Click and collect data were collected through Google Analytics, and the results are impressive. (Note: These data don’t take into account if the users actually picked up their click and collect items and paid for them in stores.)

The orange line shows the e-commerce conversion rate for all traffic to the site. This remained pretty constant at around 4-5% overall. Click and collect is represented by the blue line, and you can see that conversion rates really peaked in the week running up to Christmas.

Account A Example 2

Account B

Last order date for standard delivery before Christmas was December 16 in this account. After this date, you could order up until December 22, but for a higher postage fee. You can see that this date deadline did have an impact on conversion rates with the 16th being the peak for that period.

Account B Example

The final date for standard delivery was advertised heavily through PPC activity, and this will have fuelled a higher conversion rate for that date. In this scenario there are many stores across the UK but no click and collect option in place at the moment.

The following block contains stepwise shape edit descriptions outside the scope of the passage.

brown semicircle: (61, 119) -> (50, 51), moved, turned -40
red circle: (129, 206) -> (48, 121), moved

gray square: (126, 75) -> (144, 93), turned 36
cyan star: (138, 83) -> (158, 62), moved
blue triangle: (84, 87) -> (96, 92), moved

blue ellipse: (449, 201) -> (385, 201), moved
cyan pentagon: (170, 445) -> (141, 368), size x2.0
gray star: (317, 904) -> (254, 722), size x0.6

Once the higher postage fee delivery option finished on the 22nd, they saw a further dip in conversion rates the next day. With so many shops across the UK, this could have been resolved through offering click and collect.

Account B Example 2

Account C

Interestingly, this company had set final standard delivery to December 17, but they also have a range of stores and were offering 90-minute delivery up until the end of store closing on December 24 for a higher charge.

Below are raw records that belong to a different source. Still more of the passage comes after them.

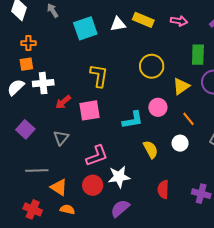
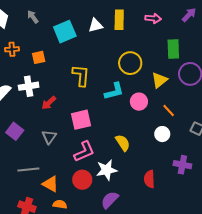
yellow rectangle: (143, 20) -> (119, 20), turned 72
orange square: (26, 64) -> (39, 57), moved
pink square: (90, 110) -> (81, 120), moved
cyan L-shape: (133, 120) -> (114, 91), moved
yellow semicircle: (151, 149) -> (123, 143), moved
purple cross: (201, 194) -> (182, 165), moved

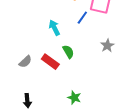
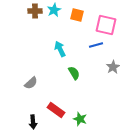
blue line: (82, 18) -> (96, 45), moved, turned 40
red rectangle: (50, 62) -> (56, 110), moved

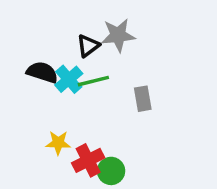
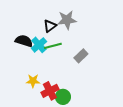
gray rectangle: (143, 99) -> (81, 56), turned 56

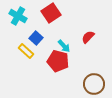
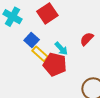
yellow rectangle: (26, 51) -> (40, 54), moved

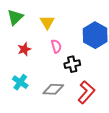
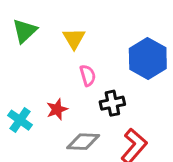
red star: (24, 49) -> (57, 109), moved
cyan cross: (20, 82) -> (20, 120), moved

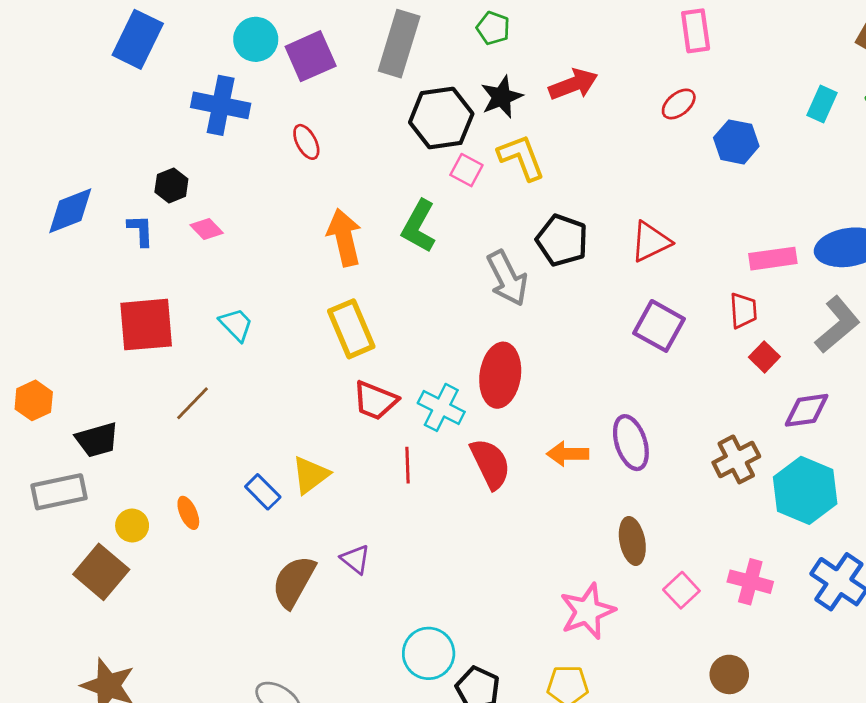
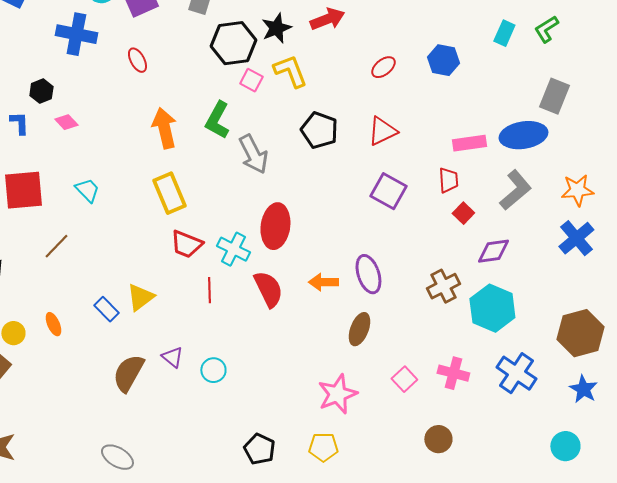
red ellipse: (679, 104) -> (383, 67), moved
gray arrow: (507, 278) -> (253, 154), moved
brown ellipse: (632, 541) -> (359, 329), moved, turned 32
cyan circle: (429, 653) -> (213, 370), moved, size x0.7

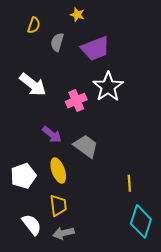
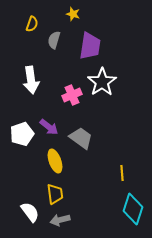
purple trapezoid: (95, 49) -> (90, 46), turned -60
white arrow: (33, 85) -> (31, 80), turned 44
white pentagon: (23, 176) -> (22, 134), moved

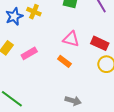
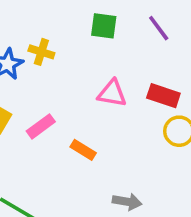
orange rectangle: (64, 61) -> (83, 150), moved

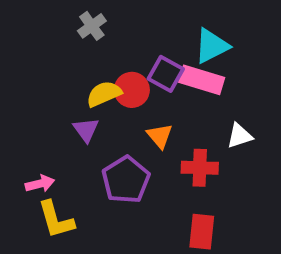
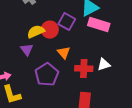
pink rectangle: (202, 80) -> (99, 25), moved
white triangle: (240, 136) -> (104, 65), moved

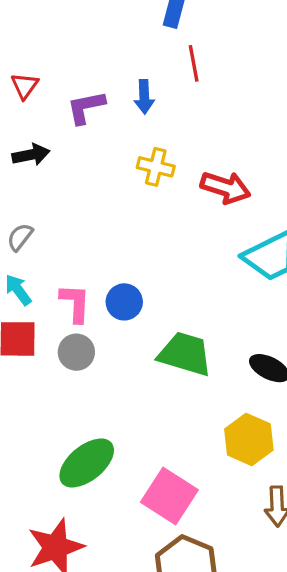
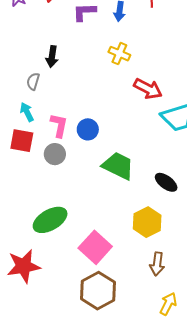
black arrow: (31, 155) -> (52, 57), moved, turned 100
red arrow: (225, 187) -> (148, 89), moved
gray semicircle: (20, 237) -> (33, 81), turned -30

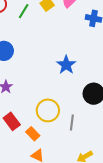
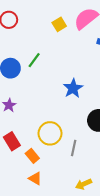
green line: (24, 11) -> (34, 60), moved

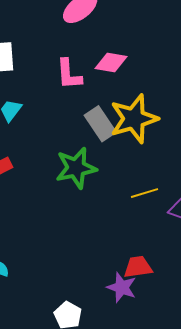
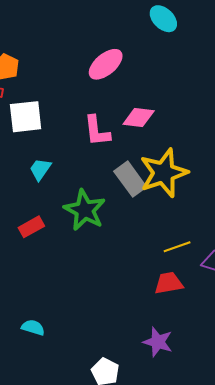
green star: (76, 168) -> (85, 210), moved, turned -30
red trapezoid: (138, 267) -> (169, 283), moved

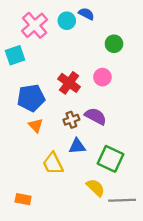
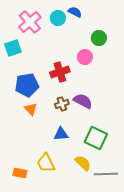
pink circle: (102, 77) -> (85, 57), moved
red cross: (69, 83) -> (60, 72), turned 36
blue triangle: (77, 146) -> (61, 134), moved
yellow trapezoid: (53, 163) -> (46, 163), moved

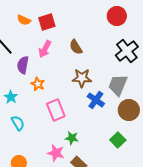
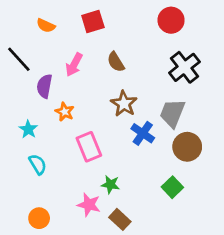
red square: (47, 22) -> (93, 22), moved
brown star: (82, 78) -> (124, 104), turned 30

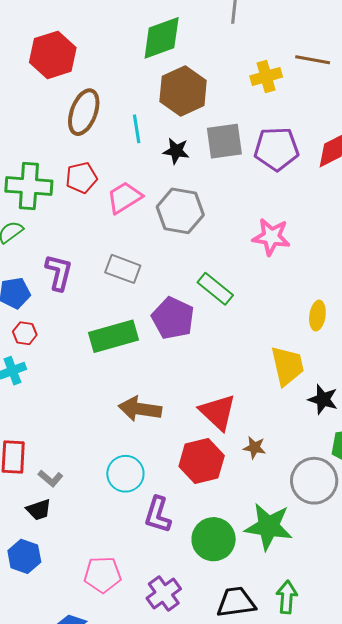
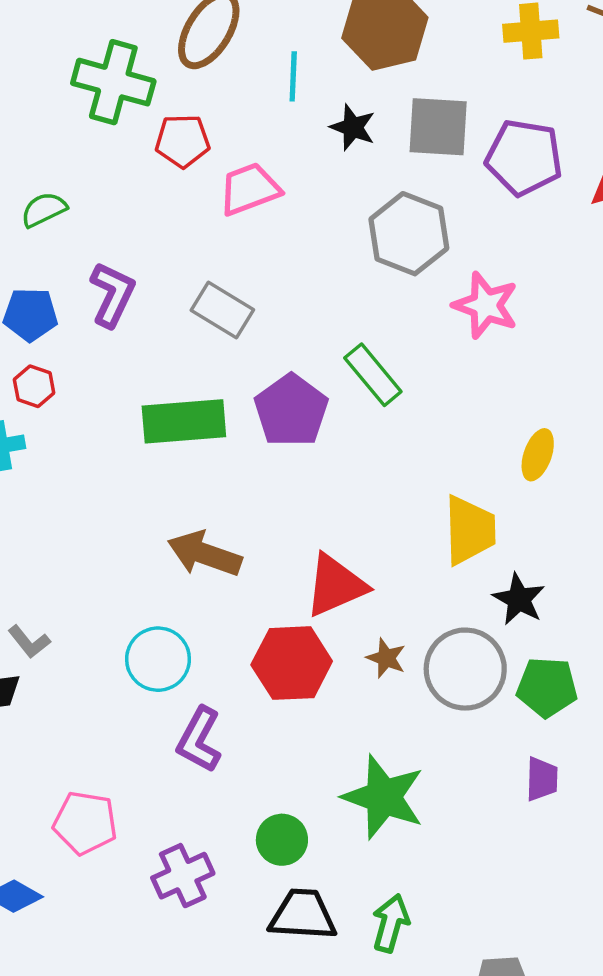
green cross: (29, 186) -> (113, 82), moved
gray hexagon: (180, 211) -> (409, 234), moved
red triangle: (218, 412) -> (336, 585), turned 42
gray circle: (314, 481) -> (465, 669), moved
green circle: (214, 539) -> (282, 840), moved, size x0.7

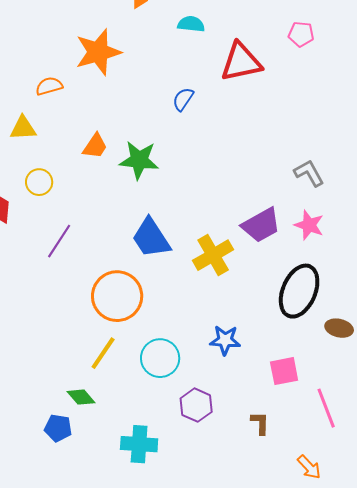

In this case, the 17th didn’t see a big fluctuation in conversion rates. Unlike most other examples, where conversion rates kept declining after the standard delivery period had passed, this account saw an incline again in the days leading up to and including the 24 — likely influenced by the unique delivery option.

Account C Example

Account D

This online retailer’s final standard delivery date was December 19. Following this, they saw a 2% drop off in conversion rate. No click and collect was available.

Account D Example

What Do The Data Show Us?

Though I’ve only given a few examples here, there were similar patterns for many advertisers. The main points I hoped to convey in this article are:

  • Click and collect is something all retailers should be thinking about for next year if they don’t have it set up already. Click and Collect sales are expected to increase by 82% by 2019, so now is the time to jump on board and take advantage of this emerging trend. Even better if you can offer something like Account C, which had 90-minute delivery on Christmas Eve!
  • Consider extending your standard/free delivery period, as this does have an impact on conversion rates overall. It would be worth running some tests next year to see if covering some of the costs for higher delivery options actually led to a higher increase in revenue over that period, as people are always more inclined to order if they don’t have to pay as much/at all for delivery.
  • Make sure you’re advertising your delivery options. They clearly matter to people and will make an impact on your conversion rates over this period. Be sure to include delivery dates in your ad copy, make use of the new ad customizers and count down the number of days till your final delivery date to create a sense of urgency.

Should You Switch Off Your AdWords After Your Final Delivery Date?

There are varying opinions on this. It really depends what your business model is and what you’re selling.

If you know that people might only be buying your products as gifts and you are running seasonal campaigns, then switching off after your final delivery date would be a good idea. If your products can be purchased year round, then I would say just make sure you are letting people know your delivery policies in your ad copy so you’re not wasting clicks.

As an example, many fashion retailers go into sale already on the 23rd and 24th of December, so switching off for those industries wouldn’t be a good idea because people expect that they’ll only be able to get delivery after Christmas in most instances and might be shopping for New Year’s apparel.

In most cases, I would advise leaving your PPC activity running but to use bid modifiers to lower positions for the period between your last delivery date and your next promotional activity beginning or Christmas, whichever comes first.